À l’ouest, une falaise rocheuse s’avançait dans la mer et se prolongeait par une chaîne de récifs. C’était là que se dressait la silhouette de La Virginie avec ses mâts arrachés et ses cordages flottant dans le vent.
Robinson se leva et fit quelques pas. Il n’était pas blessé, mais son épaule contusionnée continuait à lui faire mal. Comme le soleil commençait à brûler, il se fit une sorte de bonnet en roulant de grandes feuilles qui croissaient au bord du rivage. Puis il ramassa une branche pour s’en faire une canne et s’enfonça dans la forêt.

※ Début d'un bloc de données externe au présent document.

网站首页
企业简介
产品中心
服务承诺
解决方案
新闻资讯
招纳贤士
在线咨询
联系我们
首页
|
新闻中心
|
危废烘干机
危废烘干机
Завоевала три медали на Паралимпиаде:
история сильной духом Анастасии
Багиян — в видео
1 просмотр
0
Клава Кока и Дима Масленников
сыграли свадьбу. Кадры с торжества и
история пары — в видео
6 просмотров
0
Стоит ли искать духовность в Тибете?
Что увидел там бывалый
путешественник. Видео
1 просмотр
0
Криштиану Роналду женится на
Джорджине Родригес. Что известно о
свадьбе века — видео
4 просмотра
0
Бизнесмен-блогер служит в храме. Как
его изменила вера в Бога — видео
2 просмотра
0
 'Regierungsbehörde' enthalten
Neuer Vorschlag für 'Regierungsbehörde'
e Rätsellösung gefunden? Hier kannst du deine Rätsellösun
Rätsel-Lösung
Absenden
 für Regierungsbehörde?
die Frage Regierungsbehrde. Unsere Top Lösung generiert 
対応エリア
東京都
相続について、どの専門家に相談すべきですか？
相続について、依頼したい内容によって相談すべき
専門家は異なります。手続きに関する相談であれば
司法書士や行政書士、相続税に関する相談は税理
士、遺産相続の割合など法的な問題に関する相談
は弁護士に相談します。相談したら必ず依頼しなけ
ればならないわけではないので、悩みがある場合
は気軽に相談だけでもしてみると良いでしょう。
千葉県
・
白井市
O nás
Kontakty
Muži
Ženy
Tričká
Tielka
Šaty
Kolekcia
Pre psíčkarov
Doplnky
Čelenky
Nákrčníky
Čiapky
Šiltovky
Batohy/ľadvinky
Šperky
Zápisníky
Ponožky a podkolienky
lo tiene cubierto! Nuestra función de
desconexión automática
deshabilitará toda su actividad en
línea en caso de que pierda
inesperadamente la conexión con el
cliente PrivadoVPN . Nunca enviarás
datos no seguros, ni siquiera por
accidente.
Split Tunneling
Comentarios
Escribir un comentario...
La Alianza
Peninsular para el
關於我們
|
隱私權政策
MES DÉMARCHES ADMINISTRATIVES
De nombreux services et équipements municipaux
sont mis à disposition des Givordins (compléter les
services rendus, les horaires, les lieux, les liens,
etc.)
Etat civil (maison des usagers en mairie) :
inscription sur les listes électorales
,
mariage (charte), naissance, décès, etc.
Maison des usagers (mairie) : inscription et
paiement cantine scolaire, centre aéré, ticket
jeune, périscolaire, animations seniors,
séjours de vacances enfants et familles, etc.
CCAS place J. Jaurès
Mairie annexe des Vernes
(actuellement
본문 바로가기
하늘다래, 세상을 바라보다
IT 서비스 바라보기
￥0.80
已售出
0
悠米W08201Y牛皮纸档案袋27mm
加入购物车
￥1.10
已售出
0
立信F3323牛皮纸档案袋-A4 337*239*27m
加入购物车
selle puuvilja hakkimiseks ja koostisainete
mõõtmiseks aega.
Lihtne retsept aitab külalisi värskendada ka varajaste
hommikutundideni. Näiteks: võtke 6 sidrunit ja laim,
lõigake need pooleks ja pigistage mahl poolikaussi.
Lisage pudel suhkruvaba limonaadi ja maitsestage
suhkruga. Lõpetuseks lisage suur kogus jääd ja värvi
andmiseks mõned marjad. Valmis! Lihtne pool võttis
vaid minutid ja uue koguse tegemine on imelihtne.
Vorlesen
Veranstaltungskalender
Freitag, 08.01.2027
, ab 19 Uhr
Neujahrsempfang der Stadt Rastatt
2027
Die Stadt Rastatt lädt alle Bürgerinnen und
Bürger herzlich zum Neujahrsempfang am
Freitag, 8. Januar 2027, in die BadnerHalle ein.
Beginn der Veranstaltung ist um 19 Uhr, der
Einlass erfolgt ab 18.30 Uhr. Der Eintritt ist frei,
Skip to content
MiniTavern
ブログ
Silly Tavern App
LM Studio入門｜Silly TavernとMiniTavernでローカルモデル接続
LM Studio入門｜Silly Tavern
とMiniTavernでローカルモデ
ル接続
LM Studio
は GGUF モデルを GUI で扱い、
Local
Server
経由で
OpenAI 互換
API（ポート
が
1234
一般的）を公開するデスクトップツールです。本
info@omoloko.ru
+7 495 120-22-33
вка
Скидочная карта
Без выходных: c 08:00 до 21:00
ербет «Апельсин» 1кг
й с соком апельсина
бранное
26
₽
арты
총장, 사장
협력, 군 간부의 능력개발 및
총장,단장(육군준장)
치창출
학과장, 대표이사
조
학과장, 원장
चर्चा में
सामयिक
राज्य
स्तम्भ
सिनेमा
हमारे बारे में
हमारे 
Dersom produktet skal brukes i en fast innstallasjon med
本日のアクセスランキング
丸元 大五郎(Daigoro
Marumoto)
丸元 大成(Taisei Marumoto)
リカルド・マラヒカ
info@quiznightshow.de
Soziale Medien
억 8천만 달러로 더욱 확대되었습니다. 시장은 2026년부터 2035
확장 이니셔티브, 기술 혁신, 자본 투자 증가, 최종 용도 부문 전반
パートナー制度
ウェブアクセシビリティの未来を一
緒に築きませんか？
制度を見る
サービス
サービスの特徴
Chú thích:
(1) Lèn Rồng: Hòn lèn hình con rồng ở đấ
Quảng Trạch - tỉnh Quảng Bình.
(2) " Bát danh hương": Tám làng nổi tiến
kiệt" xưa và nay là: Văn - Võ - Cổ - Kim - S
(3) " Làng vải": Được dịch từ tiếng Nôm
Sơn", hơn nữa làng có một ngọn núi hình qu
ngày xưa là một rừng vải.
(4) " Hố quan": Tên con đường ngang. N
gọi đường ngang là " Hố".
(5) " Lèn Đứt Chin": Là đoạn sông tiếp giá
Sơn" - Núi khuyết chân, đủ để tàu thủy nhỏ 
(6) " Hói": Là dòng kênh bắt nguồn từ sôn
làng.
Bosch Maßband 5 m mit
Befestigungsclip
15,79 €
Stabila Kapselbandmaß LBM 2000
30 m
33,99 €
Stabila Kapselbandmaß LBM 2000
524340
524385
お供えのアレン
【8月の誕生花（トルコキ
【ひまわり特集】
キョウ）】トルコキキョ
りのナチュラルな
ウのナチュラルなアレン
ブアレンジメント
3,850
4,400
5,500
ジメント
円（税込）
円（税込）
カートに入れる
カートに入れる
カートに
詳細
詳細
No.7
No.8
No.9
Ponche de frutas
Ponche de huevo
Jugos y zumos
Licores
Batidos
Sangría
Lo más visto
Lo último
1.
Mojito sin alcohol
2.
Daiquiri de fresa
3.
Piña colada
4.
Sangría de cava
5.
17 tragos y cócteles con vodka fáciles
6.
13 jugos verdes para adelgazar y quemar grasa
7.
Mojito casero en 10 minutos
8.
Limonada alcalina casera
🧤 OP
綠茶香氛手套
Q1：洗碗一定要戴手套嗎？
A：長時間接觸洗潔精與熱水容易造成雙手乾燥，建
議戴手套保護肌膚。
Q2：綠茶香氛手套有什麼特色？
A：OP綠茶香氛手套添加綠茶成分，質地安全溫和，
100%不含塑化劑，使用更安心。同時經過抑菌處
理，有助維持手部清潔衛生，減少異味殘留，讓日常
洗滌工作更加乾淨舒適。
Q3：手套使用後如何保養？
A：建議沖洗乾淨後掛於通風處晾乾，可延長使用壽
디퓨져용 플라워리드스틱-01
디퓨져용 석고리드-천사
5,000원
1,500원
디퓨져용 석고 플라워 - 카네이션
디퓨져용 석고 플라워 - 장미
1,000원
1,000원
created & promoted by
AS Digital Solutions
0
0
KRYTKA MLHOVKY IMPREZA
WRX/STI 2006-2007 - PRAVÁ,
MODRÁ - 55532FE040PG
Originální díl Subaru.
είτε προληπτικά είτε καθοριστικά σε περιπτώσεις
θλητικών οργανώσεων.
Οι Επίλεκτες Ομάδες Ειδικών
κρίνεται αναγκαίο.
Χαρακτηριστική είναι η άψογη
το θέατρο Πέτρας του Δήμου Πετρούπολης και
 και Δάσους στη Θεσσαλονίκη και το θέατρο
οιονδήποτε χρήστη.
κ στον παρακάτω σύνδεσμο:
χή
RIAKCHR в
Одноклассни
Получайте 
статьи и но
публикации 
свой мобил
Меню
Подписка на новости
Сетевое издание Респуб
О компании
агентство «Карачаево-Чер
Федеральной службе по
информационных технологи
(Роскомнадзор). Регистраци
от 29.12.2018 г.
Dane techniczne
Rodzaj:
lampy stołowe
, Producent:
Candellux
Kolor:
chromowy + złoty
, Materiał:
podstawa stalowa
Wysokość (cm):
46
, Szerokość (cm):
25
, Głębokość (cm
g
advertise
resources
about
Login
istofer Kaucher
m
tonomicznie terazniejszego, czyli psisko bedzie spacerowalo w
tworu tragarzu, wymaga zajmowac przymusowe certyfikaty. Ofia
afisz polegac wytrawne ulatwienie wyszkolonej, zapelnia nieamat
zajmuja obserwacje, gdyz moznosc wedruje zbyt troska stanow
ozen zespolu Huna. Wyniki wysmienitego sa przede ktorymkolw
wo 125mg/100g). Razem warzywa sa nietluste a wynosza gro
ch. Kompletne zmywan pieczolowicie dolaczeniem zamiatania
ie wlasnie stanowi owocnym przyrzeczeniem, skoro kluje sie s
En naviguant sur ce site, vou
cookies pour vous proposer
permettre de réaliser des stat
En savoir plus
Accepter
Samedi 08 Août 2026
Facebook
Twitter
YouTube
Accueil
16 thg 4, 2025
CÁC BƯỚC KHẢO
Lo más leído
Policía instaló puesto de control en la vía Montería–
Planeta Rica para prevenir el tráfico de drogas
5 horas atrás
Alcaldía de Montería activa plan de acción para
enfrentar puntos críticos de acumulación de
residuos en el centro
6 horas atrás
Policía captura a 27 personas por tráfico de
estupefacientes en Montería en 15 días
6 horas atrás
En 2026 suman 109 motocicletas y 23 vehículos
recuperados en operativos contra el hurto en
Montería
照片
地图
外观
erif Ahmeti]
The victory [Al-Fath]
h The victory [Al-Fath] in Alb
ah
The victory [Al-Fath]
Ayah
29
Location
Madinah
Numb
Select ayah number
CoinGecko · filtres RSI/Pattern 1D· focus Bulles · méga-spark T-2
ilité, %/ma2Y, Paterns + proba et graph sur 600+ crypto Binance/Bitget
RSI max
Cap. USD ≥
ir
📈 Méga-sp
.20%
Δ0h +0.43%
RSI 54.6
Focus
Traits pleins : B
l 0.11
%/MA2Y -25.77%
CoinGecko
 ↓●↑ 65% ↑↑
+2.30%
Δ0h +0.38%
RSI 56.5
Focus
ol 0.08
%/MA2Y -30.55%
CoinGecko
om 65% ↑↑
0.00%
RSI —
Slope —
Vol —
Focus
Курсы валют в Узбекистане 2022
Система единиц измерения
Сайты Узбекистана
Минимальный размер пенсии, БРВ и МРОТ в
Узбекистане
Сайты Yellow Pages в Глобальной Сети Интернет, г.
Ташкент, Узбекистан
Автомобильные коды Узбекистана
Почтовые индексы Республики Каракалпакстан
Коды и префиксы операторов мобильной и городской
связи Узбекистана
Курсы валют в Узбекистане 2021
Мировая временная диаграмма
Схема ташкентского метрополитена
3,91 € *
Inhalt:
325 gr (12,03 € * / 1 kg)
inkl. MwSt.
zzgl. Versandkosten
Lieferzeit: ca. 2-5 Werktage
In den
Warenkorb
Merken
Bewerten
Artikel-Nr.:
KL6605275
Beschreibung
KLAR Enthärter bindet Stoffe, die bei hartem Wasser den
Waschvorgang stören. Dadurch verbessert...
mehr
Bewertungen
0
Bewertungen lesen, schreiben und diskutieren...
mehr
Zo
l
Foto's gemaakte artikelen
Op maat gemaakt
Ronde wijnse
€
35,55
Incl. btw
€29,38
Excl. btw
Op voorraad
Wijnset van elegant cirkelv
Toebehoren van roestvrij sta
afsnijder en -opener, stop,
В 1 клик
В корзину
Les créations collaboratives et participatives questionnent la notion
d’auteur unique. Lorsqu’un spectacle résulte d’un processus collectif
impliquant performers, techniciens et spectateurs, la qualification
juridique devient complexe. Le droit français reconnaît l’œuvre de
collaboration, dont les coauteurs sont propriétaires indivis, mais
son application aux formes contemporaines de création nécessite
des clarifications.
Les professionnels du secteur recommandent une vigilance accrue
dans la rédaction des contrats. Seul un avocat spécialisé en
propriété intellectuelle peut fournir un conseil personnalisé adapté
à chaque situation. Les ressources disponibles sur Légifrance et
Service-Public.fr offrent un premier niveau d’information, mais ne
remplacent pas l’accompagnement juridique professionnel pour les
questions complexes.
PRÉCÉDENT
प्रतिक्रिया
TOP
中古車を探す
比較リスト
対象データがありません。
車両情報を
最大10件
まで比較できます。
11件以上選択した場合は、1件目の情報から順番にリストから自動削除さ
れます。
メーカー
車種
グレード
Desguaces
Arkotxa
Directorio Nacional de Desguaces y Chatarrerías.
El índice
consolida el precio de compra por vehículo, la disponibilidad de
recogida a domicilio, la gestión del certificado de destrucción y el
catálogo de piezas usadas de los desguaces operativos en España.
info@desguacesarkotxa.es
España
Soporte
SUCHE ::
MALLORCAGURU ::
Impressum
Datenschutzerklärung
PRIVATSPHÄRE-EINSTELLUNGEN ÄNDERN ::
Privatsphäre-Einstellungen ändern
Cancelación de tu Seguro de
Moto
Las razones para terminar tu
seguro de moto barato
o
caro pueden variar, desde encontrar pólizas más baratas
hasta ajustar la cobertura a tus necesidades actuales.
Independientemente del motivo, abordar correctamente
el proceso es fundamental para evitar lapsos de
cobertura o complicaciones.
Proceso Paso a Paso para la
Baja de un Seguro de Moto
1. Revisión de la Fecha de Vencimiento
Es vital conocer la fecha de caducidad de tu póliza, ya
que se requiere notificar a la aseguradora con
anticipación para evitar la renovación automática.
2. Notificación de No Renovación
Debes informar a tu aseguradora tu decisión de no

Les troncs des arbres abattus formaient avec les taillis et les lianes qui pendaient des hautes branches un enchevêtrement difficile à percer, et souvent Robinson devait ramper à quatre pattes pour pouvoir avancer. Il n’y avait pas un bruit, et aucun animal ne se montrait. Aussi Robinson fut-il bien étonné en apercevant à une centaine de pas la silhouette d’un bouc sauvage au poil très long qui se dressait immobile, et qui paraissait l’observer. Lâchant sa canne trop légère, Robinson ramassa une grosse souche qui pourrait lui servir de massue. Quand il arriva à proximité du bouc, l’animal baissa la tête et grogna sourdement. Robinson crut qu’il allait foncer sur lui. Il leva sa massue et l’abattit de toutes ses forces entre les cornes du bouc. La bête tomba sur les genoux, puis bascula sur le flanc.
Après plusieurs heures de marche laborieuse, Robinson arriva au pied d’un massif de rochers entassés en désordre. Il découvrit l’entrée d’une grotte, ombragée par un cèdre géant ; mais il n’y fit que quelques pas, parce qu’elle était trop profonde pour pouvoir être explorée ce jour-là. Il préféra escalader les rochers, afin d’embrasser une vaste étendue du regard. C’est ainsi, debout sur le sommet du plus haut rocher, qu’il constata que la mer cernait de tous côtés la terre où il se trouvait et qu’aucune trace d’habitation n’était visible : il était donc sur une île déserte. Il s’expliqua ainsi l’immobilité du bouc qu’il avait assommé. Les animaux sauvages qui n’ont jamais vu l’homme ne fuient pas à son approche. Au contraire, ils l’observent avec curiosité.
Robinson était accablé de tristesse et de fatigue. En errant au pied du grand rocher, il découvrit une espèce d’ananas sauvage qu’il découpa avec son couteau de poche et qu’il mangea. Puis il se glissa sous une pierre et s’endormit.
3. Réveillé par les premiers rayons du soleil levant,

Réveillé par les premiers rayons du soleil levant, Robinson commença à redescendre vers le rivage d’où il était parti la veille. Il sautait de rocher en rocher et de tronc en tronc, de talus en talus et de souche en souche, et il y trouvait un certain plaisir parce qu’il se sentait frais et dispos après une bonne nuit de sommeil. En somme sa situation était loin d’être désespérée. Certes, cette île était apparemment déserte. Mais cela ne valait-il pas mieux que si elle avait été peuplée de cannibales ? En outre elle paraissait assez accueillante avec sa belle plage au nord, des prairies très humides et sans doute marécageuses à l’est, sa grande forêt à l’ouest, et, en son centre, ce massif rocheux que perçait une grotte mystérieuse et qui offrait un point de vue magnifique sur tout l’horizon. Il en était là de ses réflexions quand il aperçut au milieu de la piste, qu’il avait suivie la veille, le cadavre du bouc assommé. Déjà une demi-douzaine de vautours au cou déplumé et au bec crochu se disputaient la charogne. Robinson les dispersa en faisant tournoyer son bâton au-dessus de sa tête, et les gros oiseaux s’envolèrent lourdement l’un après l’autre en courant sur leurs pattes torses pour décoller. Puis il chargea sur ses épaules ce qui restait du bouc, et poursuivit plus lentement sa marche vers la plage. Là, il découpa avec son couteau un quartier de viande et le fit rôtir suspendu à trois bâtons noués en trépied au-dessus d’un feu de bois.